Títulos vs Corpo de notícia: um tratado de manipulação
Jornalismo

Títulos vs Corpo de notícia: um tratado de manipulação



Como no caso presente, são muitos os exemplos de notícias cujo título tem um intuito claro de desviar atenções ou induzir o leitor numa conclusão, que até pode ser contraditória com a “verdade” da notícia em si.
 
Este título, escolhido para noticiar o encontro PPC / Hollande, é exemplar do jornalismo manhoso e manipulador que temos. O título, para quem não ler a notícia e atendendo lenga-lenga dos "defensores da austeridade" vs "defensores do crescimento", que domina a agenda noticiosa em Portugal, leva alguns a concluir que Hollande fez uma crítica à governação de PPC, quando se trata do inverso, elogiou-a.
 
As críticas referem-se à gestão ”pré-troika”, ou seja, a governação socialista de Sócrates.
 
Elogioso em relação aos resultados do programa de ajustamento em Portugal, o Presidente François Hollande disse esta tarde, no Eliseu, numa conferência de imprensa conjunta com o primeiro-ministro Passos Coelho, que Portugal não é um exemplo a seguir no combate aos défices e no controlo da dívida…
Põe-me a questão de saber se a França poderia seguir o exemplo de Portugal... Não! Porque os níveis da dívida não são comparáveis, porque as situações económicas são diferentes... mas é porque queremos evitar chegar a essas soluções [de cortes nos salários, nas pensões...] que é preciso encarar o problema o mais rapidamente possível e o mais eficazmente possível", explicou o Presidente Francês. "Eis a razão pela qual nós mesmos, em França, reduzimos o nosso défice, controlámos a nossa dívida e fizemos o esforço da competitividade... é melhor tomar as medidas antes porque, quando se espera demasiado, elas podem ser extremamente dolorosas""
 
Se um título deve resumir (ou pelo menos tentar...) o corpo de uma notícia, deveria ser algo do género:

“Hollande critica Sócrates e elogia Passos Coelho”

Mas não, o Sr. Jornalista com uma foto de Hollande e Passos em fundo, preferiu o “Hollande diz que Portugal não é exemplo a seguir”.
 
Esta notícia e respectivo título, são também um bom exemplo de como muitos leitores, por ficarem apenas pela leitura do título, se deixam manipular por este jornalismo manhoso.... Não raras vezes, em conversas de café, por ex., e na sequência de algo que leram / ouviram na comunicação social, é frequente ouvir pessoas, com a maior das certezas, afirmarem ideias completamente contraditórias ou desfasadas da realidade do assunto em questão (nunca vos aconteceu?). Por vezes, tratam-se pessoas sem o mínimo de bom senso, fanáticas, irracionais, mas - descartando esses casos - há também os casos em que essas ideias assentam em muita desinformação que circula nos mídia. O blog já referiu casos destes, aqui por exemplo. 

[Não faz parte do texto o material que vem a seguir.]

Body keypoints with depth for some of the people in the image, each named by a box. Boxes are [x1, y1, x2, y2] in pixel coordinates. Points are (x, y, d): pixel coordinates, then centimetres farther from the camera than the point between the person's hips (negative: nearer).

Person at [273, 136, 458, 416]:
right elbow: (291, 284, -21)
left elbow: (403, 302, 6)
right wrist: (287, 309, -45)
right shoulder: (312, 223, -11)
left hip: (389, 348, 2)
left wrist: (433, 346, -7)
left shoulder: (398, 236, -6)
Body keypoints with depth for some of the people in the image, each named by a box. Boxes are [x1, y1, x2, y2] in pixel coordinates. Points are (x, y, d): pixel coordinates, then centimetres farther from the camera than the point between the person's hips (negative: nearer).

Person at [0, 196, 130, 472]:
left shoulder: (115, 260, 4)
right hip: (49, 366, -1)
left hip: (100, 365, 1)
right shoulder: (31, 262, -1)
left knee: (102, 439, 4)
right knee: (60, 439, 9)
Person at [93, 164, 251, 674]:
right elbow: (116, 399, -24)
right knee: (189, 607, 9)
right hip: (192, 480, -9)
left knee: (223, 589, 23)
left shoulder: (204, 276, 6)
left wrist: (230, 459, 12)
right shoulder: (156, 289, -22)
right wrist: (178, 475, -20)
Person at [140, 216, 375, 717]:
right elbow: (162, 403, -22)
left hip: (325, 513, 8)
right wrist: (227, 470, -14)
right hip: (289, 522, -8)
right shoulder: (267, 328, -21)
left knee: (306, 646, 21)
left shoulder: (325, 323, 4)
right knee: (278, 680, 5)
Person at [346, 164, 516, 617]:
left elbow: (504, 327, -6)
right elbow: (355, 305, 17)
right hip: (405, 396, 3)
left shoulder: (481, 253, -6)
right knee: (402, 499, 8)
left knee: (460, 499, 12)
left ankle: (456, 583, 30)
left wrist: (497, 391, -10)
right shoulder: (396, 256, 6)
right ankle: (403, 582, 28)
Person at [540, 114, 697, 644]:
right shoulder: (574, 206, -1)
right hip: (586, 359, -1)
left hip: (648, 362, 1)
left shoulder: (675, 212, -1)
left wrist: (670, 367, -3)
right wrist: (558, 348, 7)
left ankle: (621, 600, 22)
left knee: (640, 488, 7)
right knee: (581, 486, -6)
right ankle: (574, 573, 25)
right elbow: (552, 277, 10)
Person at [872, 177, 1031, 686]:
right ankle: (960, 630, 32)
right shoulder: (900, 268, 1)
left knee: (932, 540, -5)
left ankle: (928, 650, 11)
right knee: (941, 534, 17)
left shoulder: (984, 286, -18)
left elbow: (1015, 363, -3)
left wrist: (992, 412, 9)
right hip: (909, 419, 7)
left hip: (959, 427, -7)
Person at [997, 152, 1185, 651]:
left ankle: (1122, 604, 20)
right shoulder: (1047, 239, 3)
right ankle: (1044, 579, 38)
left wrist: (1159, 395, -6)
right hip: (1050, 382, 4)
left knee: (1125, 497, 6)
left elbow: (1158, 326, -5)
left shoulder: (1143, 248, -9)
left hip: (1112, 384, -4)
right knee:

Neste caso e para ilustrar como as pessoas são facilmente induzidas, vejam-se algumas reacções do “cidadão comum” a este mesmo título da notícia do Expresso, que transcrevo de redes sociais. Estes comentários (alguns verdadeiras pérolas …) só podem ser feitos por alguém que apenas leu o título da notícia e vive sob a influência do contexto criado pelo espaço noticioso que nos é servido diariamenete.

Sábio A: “grande chapada no bom aluno, no modelo de capacho que temos como 1º ministro...grande Hollande!”;
 
Sábio B:“AHAHHAHAHAHA Toma la Passos Coelho !!!!”,ou;
 
Sábio C:“Percebeste ó sho Passos? Es burro que nem um calhau...”

Obviamenete, depois de "levarmos" durante meses com o Dr. Seguro e a sua proximidade com as teorias “virtuosas do crescimento” de Hollande, por oposição às teorias “más da austeridade” de PPC (e Merkel) e num contexto de constante ataque ao actual governo, a escolha deste título só pode levar os mais distraídos a concluir que o recado do “Portugal não é exemplo a seguir”, seria certamente dirigido a Passos.
 
Porque se esconde a crítica de Hollande aos socialistas?! Isto é Jornalismo sério, a quem serve este frete? E, já agora, não é jornalisticamente relevante ir questionar Seguro sobre a (nova?) posição de Hollande!? Então, depois de os Srs. Jornalistas andarem meses à volta do "Salvador Hollande", de “Hollande, o crescimentista”, não acham que estas suas declarações, onde sublinha a importância do controlo da dívida e do défice, não são importantes!?
 
Será que alguém, vai colocar ao Dr. Seguro a seguinte questão:

“Como reage às palavras de Hollande, onde deixou críticas à gestão socialista e elogios à governação de Passos Coelho?"